Isaías 21
21:1 Un mensaje sobre el desierto junto al mar. Como los vientos de tormenta que atraviesan el Néguev, algo viene del desierto, de una tierra de terror-
21:2 una visión horripilante que me ha sido explicada. El traidor sigue traicionando; el destructor sigue destruyendo. Elamitas y medos, adelante, aataquen y sitien Babilonia, porque estoy poniendo fin a todo el dolor que ha causado.
21:3 Por ello, mi cuerpo está lleno de agonía. Me abruma el dolor, como el de una mujer que da a luz. Me confunde lo que oigo; me angustia lo que veo.
21:4 Mi mente vacila; tiemblo de pánico. La noche que esperaba se ha convertido en algo aterrador.
21:5 Ponen la mesa, extienden las alfombras, comen y beben... “¡Levántense, oficiales! Preparen sus escudos para la batalla!”
21:6 Esto es lo que me dijo el Señor: “¡Ve! Haz que un vigía vigile, y asegúrate de que informe de lo que ve.
21:7 Cuando vea que se acercan carros tirados por parejas de caballos, jinetes en asnos y en camellos, que vigile con mucho cuidado, prestando mucha atención”.
21:8 Entonces el vigía gritó: “Señor, he estado aquí en la atalaya día tras día; noche tras noche he permanecido en mi puesto.
21:9 ¡Ahora mira!

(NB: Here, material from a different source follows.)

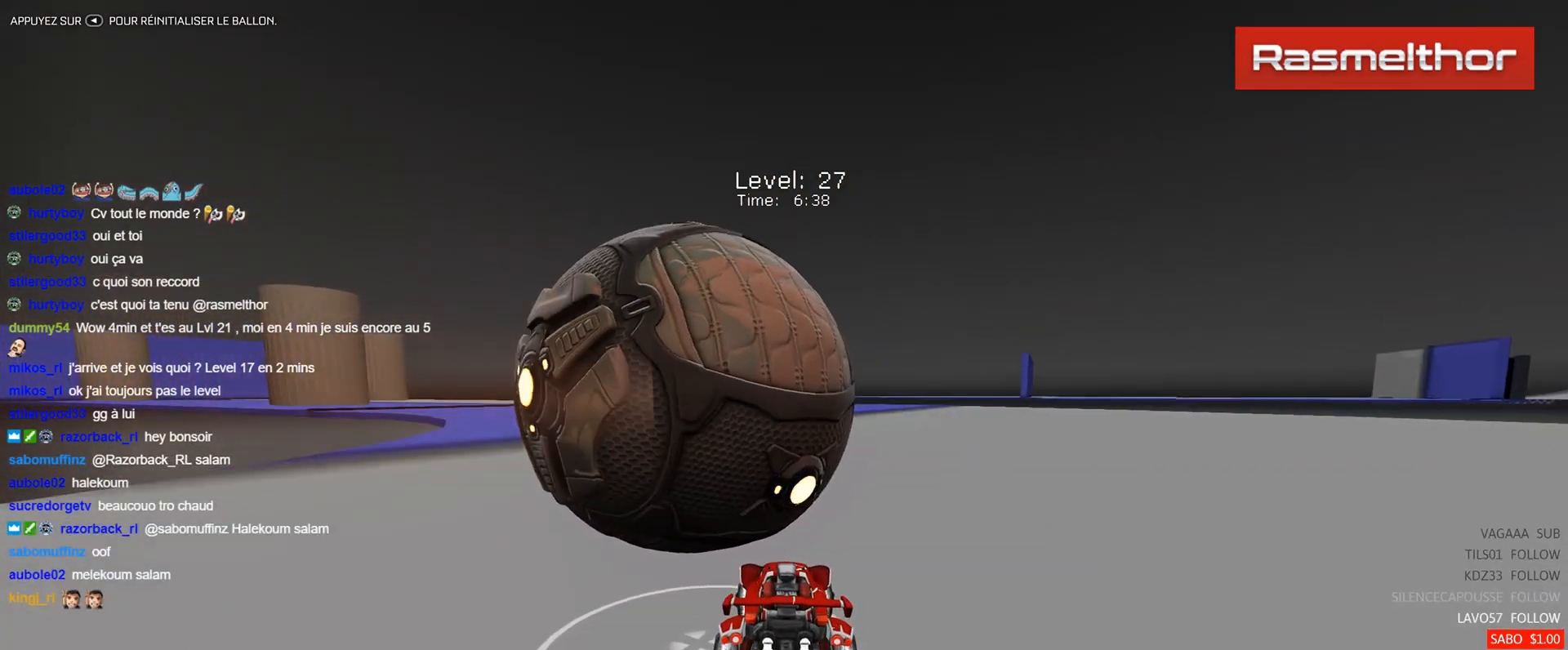
{"buttons": ["R2"], "left_stick": "center", "events": [[17, "R2", "down"], [50, "B", "down"], [150, "B", "up"], [250, "left_stick", "up-left"], [367, "B", "down"], [384, "left_stick", "center"], [451, "B", "up"]]}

Viene un hombre en un carro con un par de caballos”. Y dijo: “¡Babilonia ha caído, ha caído! Todos los ídolos de sus dioses yacen destrozados en el suelo”.
21:10 Mi pobre pueblo oprimido y tan maltratado, les he contado lo que he oído del Señor Todopoderoso, el Dios de Israel.
21:11 Un mensaje sobre Edom. Una voz me llama desde Seir, preguntando: “Vigilante, ¿qué hora es? Vigilante, ¿qué hora de la noche es?”
21:12 El vigilante responde: “La mañana está llegando, pero pronto volverá la noche. Si quieres volver a preguntar, vuelve y pregunta”.
21:13 Un mensaje sobre Arabia. Caravanas de Dedán, pasen la noche en los arbustos.
21:14 Pueblo de Tema, lleven agua a los sedientos, salid al encuentro de los refugiados con comida.
21:15 Huyen de una batalla feroz, de espadas, de espadas desenvainadas, de arcos y flechas.
21:16 Esto es lo que me dijo el Señor: “Dentro de un año, igual que un trabajador contratado cuenta exactamente los años, toda la gloria de Cedar desaparecerá.
21:17 Sólo quedarán unos pocos de los arqueros, los guerreros de Cedar”. El Señor, el Dios de Israel, ha hablado.